Intersection Makeover to Prevent Wrong-Way Tollway Drivers

The North Texas Tollway Authority is accelerating efforts to stop wrong-way crashes with a reconfiguration of a Dallas exit ramp.

A center median on Wycliff Avenue at the Dallas North Tollway, complete with curbs and grass, is two weeks from completion.

An NTTA task force identified the area as at-risk for potential wrong-way crashes.

A small vacant lot is all that separates Brown Street and the Dallas North Tollway. Engineers say they were concerned that drivers on Wycliff Avenue turning left onto northbound Brown Street could mistakenly drive onto the tollway's southbound exit ramp.

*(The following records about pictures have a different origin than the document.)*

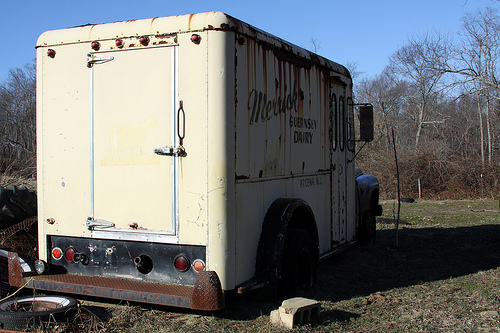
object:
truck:
[7, 8, 387, 312]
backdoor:
[85, 41, 179, 238]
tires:
[260, 196, 321, 295]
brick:
[266, 294, 321, 330]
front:
[354, 164, 385, 241]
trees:
[454, 22, 487, 175]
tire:
[0, 293, 81, 332]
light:
[46, 33, 202, 56]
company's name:
[246, 87, 300, 126]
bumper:
[5, 250, 226, 312]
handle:
[153, 145, 185, 158]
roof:
[35, 9, 355, 80]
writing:
[246, 87, 318, 145]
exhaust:
[133, 254, 154, 275]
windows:
[329, 92, 337, 152]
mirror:
[358, 102, 375, 141]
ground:
[0, 192, 500, 332]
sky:
[0, 0, 500, 105]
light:
[171, 253, 192, 273]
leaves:
[277, 233, 284, 239]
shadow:
[211, 221, 500, 322]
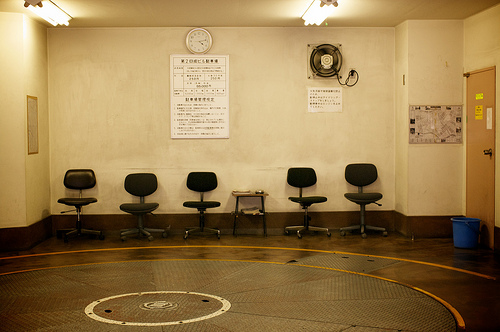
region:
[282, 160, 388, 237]
Two chairs side-by-side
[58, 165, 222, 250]
Three chairs in a line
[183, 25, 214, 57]
White clock on the wall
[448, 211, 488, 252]
Blue bucket on the floor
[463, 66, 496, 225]
Closed wooden door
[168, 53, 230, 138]
Sign on wall below clock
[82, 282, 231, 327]
White circle on the floor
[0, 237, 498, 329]
Dark flow with yellow lines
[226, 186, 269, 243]
Small table between two chairs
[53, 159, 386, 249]
Five chairs against the wall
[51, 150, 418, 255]
chairs sitting on the ground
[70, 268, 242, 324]
white circle on the ground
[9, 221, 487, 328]
yellow circle on the ground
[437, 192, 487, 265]
blue bucket on the ground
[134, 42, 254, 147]
poster hanging on the wall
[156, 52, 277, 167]
the poster is white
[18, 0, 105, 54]
lights hanging on the ceiling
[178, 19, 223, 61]
clock hanging on the wall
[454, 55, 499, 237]
brown door to leave the room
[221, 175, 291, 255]
table in between the chairs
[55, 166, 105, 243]
A black office chair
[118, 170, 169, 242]
A black desk chair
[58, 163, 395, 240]
A row of office desk chairs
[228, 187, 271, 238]
A small table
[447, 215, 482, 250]
A blue round bucket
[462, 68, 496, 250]
A wood door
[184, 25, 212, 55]
A wall hanging clock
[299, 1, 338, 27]
A ceiling light fixture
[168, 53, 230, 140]
A wall hanging poster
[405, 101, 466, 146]
Safety floor plan poster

The new median will be a physical deterrent to making such a turn. Engineers said the median will be high enough and wide enough that the impact of hitting it should be great enough to startle even an impaired driver.

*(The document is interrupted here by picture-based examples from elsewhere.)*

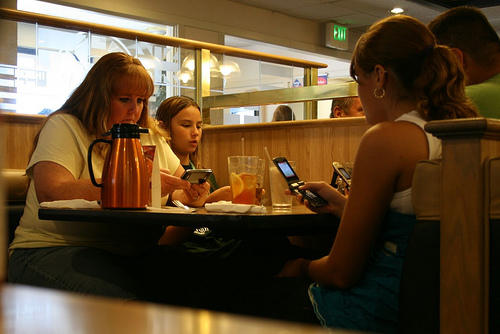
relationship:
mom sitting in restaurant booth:
[9, 51, 210, 309] [338, 107, 468, 331]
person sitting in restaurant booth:
[154, 94, 265, 282] [338, 107, 468, 331]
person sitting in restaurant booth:
[299, 16, 499, 333] [338, 107, 468, 331]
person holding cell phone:
[299, 16, 499, 333] [271, 157, 326, 210]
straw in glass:
[239, 133, 245, 173] [220, 129, 272, 209]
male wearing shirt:
[424, 8, 500, 122] [462, 74, 498, 119]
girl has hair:
[152, 93, 268, 203] [158, 85, 210, 182]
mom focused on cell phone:
[9, 51, 210, 309] [180, 167, 212, 182]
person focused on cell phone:
[299, 16, 499, 333] [271, 157, 326, 210]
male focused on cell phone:
[424, 8, 500, 122] [330, 161, 350, 186]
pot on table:
[83, 118, 159, 214] [36, 190, 346, 296]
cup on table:
[241, 154, 268, 206] [35, 196, 337, 236]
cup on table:
[227, 156, 266, 206] [35, 196, 337, 236]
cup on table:
[268, 154, 298, 203] [35, 196, 337, 236]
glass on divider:
[24, 30, 94, 80] [3, 4, 330, 127]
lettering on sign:
[332, 24, 347, 43] [325, 17, 350, 55]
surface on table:
[2, 282, 336, 332] [5, 262, 379, 328]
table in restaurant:
[66, 179, 357, 260] [0, 0, 498, 330]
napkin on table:
[205, 197, 266, 214] [43, 182, 348, 272]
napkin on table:
[38, 191, 103, 209] [43, 182, 348, 272]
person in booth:
[163, 94, 248, 202] [7, 117, 495, 332]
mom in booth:
[9, 51, 210, 309] [7, 117, 495, 332]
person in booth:
[299, 16, 479, 333] [7, 117, 495, 332]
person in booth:
[417, 6, 499, 113] [7, 117, 495, 332]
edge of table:
[37, 207, 319, 224] [37, 199, 335, 226]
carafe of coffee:
[89, 120, 163, 205] [78, 105, 180, 225]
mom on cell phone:
[9, 50, 207, 281] [171, 163, 226, 191]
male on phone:
[424, 4, 484, 117] [404, 2, 498, 144]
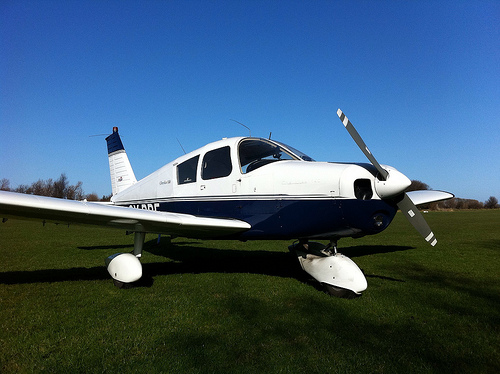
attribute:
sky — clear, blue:
[53, 7, 480, 86]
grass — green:
[174, 295, 259, 349]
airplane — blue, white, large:
[44, 109, 468, 301]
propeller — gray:
[331, 107, 460, 254]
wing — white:
[20, 191, 234, 242]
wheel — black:
[112, 279, 140, 293]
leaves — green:
[45, 181, 69, 190]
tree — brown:
[484, 191, 498, 211]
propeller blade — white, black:
[333, 106, 375, 163]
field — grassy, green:
[462, 235, 493, 300]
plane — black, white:
[75, 117, 411, 261]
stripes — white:
[225, 191, 347, 201]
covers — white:
[108, 256, 142, 276]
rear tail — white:
[105, 158, 130, 180]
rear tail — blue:
[107, 134, 122, 152]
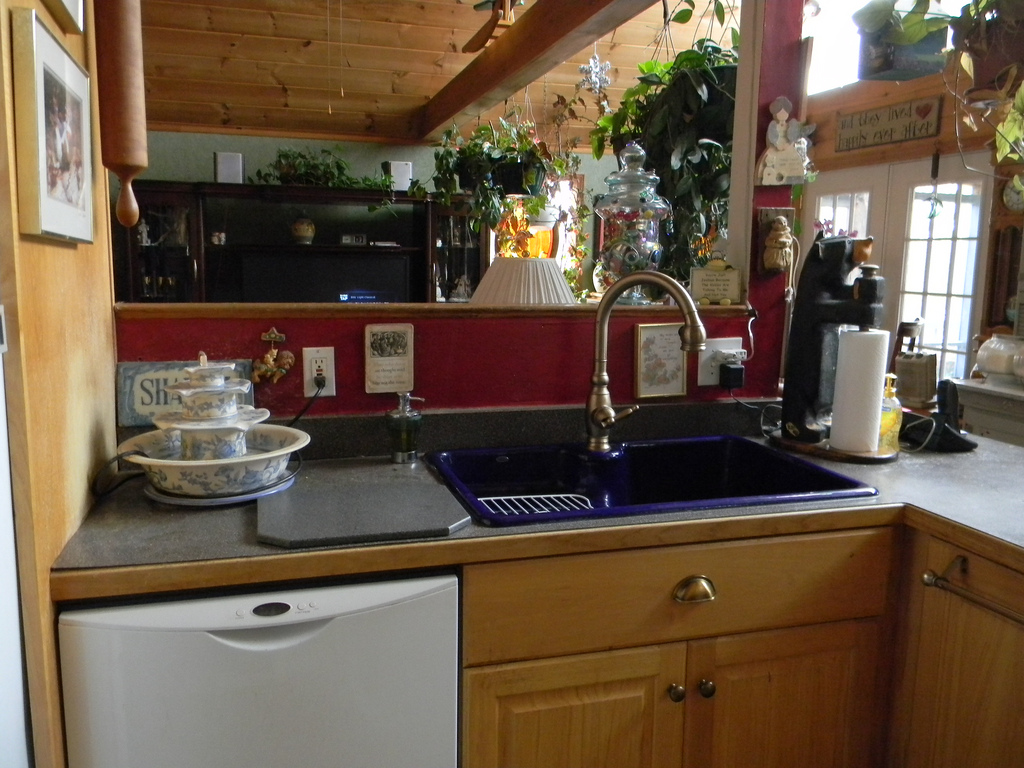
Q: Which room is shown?
A: It is a kitchen.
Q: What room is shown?
A: It is a kitchen.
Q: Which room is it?
A: It is a kitchen.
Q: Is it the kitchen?
A: Yes, it is the kitchen.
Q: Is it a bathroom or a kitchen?
A: It is a kitchen.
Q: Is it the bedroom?
A: No, it is the kitchen.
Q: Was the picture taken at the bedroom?
A: No, the picture was taken in the kitchen.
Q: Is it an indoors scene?
A: Yes, it is indoors.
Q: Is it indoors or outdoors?
A: It is indoors.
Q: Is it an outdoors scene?
A: No, it is indoors.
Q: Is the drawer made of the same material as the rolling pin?
A: Yes, both the drawer and the rolling pin are made of wood.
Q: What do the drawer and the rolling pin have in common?
A: The material, both the drawer and the rolling pin are wooden.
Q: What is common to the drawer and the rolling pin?
A: The material, both the drawer and the rolling pin are wooden.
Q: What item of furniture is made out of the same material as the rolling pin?
A: The drawer is made of the same material as the rolling pin.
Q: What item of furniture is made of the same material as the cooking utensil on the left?
A: The drawer is made of the same material as the rolling pin.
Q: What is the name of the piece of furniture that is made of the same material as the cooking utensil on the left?
A: The piece of furniture is a drawer.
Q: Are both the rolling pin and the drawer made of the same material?
A: Yes, both the rolling pin and the drawer are made of wood.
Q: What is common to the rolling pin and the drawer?
A: The material, both the rolling pin and the drawer are wooden.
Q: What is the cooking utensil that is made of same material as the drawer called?
A: The cooking utensil is a rolling pin.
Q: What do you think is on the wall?
A: The electrical outlet is on the wall.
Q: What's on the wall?
A: The electrical outlet is on the wall.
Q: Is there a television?
A: Yes, there is a television.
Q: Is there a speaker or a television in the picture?
A: Yes, there is a television.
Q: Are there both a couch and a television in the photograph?
A: No, there is a television but no couches.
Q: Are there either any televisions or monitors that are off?
A: Yes, the television is off.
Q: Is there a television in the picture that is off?
A: Yes, there is a television that is off.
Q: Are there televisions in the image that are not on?
A: Yes, there is a television that is off.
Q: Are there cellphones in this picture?
A: No, there are no cellphones.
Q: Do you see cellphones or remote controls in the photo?
A: No, there are no cellphones or remote controls.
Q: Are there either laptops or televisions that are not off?
A: No, there is a television but it is off.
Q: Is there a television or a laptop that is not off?
A: No, there is a television but it is off.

Six wrong-way crashes have occurred on the Dallas North Tollway since 2007, killing four people.

The most recent crash was in June 2009. All of the wrecks involved drunken drivers.

Since the summer of 2009, NTTA has spent thousands of dollars on flashing signs and road markings that warn drivers from heading onto the tollway in the wrong direction.

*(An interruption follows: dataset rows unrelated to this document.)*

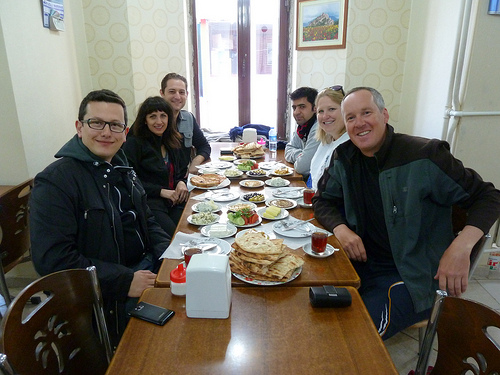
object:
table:
[153, 142, 363, 286]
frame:
[189, 0, 291, 139]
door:
[190, 0, 288, 146]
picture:
[295, 0, 348, 52]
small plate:
[296, 198, 313, 209]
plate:
[227, 265, 303, 286]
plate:
[200, 223, 237, 239]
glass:
[310, 229, 329, 255]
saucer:
[302, 242, 339, 258]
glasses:
[81, 118, 127, 133]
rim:
[87, 117, 126, 133]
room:
[5, 7, 497, 374]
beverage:
[310, 229, 329, 255]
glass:
[303, 187, 316, 206]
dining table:
[105, 140, 401, 375]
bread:
[229, 228, 306, 282]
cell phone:
[128, 300, 176, 327]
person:
[310, 86, 497, 339]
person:
[159, 73, 212, 177]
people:
[27, 90, 173, 355]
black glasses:
[81, 118, 127, 133]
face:
[79, 100, 125, 157]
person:
[122, 97, 188, 237]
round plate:
[257, 205, 290, 221]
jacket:
[25, 133, 172, 357]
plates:
[272, 219, 318, 239]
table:
[106, 285, 399, 374]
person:
[310, 84, 352, 194]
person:
[283, 87, 322, 175]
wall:
[356, 18, 404, 60]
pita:
[223, 228, 309, 291]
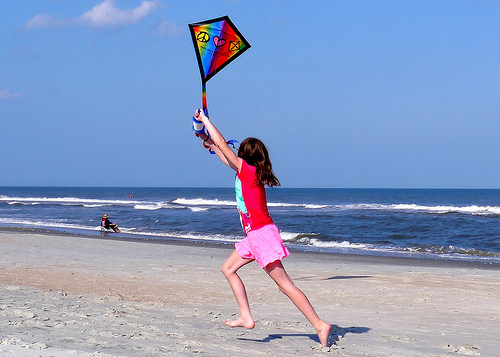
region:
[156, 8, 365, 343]
young girl on beach trying to fly a kite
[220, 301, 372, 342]
girl's shadow is on the sand below her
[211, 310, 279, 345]
one foot is in the air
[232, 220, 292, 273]
girl wearing pink shorts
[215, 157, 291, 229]
girl wearing red shirt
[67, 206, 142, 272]
person sitting in folding chair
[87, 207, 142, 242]
folding chair is in shallow water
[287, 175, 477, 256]
ocean in background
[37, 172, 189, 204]
water is calm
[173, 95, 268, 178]
girl holding kite string handle with two hands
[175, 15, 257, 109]
a beautiful sky in air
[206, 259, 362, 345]
legs of the cute girl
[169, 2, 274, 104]
a cute kite holding by girl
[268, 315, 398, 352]
shadow of the girl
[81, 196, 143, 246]
a man in the beach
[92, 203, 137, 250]
a man sitting near water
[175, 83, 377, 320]
a cute girl running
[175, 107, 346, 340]
a young girl running in beach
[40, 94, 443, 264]
a beautiful view of water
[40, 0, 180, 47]
white clouds in sky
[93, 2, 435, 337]
a girl flying a kite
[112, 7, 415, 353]
a young child flying a kite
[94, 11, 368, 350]
a child flying a kite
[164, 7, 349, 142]
a kite in the air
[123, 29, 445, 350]
a girl on the beach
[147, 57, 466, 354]
a young child on the beach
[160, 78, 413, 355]
a child on the beach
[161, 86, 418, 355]
young child running on beach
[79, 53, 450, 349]
child running on beach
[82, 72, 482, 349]
sand and water on beach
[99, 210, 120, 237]
person sitting on chair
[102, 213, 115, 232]
person wearing brown hat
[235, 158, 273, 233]
red cotton tee shirt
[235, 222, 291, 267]
light pink cotton shorts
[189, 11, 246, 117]
rainbow kite with tail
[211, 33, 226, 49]
hear design on kite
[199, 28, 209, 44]
peace sign on kite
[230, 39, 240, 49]
kite design on fabric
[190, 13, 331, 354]
girl flying rainbow kite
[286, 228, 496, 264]
small wave in ocean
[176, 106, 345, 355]
little girl running on a beach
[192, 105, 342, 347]
little girl in red shirt and pink shorts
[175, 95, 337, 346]
little girl playing with a colorful kite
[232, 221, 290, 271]
little girls pink shorts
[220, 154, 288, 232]
little girls red shirt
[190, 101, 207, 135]
spool of kite string the little girl is holding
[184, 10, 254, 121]
colorful kite making its way into the air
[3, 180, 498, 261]
ocean water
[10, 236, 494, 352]
sandy beach area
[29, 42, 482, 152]
beautiful blue sky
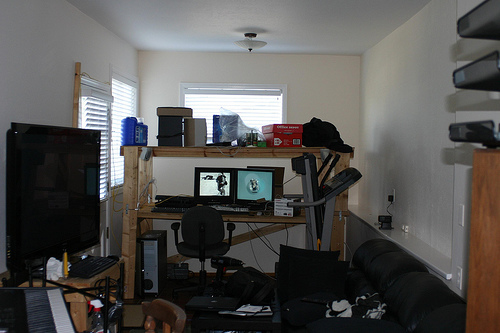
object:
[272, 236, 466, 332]
couch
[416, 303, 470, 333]
cushion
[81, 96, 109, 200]
blinds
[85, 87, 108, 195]
set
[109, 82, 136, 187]
set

The tollway authority is also seeking approval to use some newer, highly reflective signs that are only 2 feet to 2.5 feet tall.

The NTTA said its research shows that impaired drivers tend to look downward, behind the wheel for clues to where they are on the roadway. The agency said it hopes that the shorter signs will be more visible to such drivers and that the reflective material will catch their headlights -- and the drivers' attention -- faster.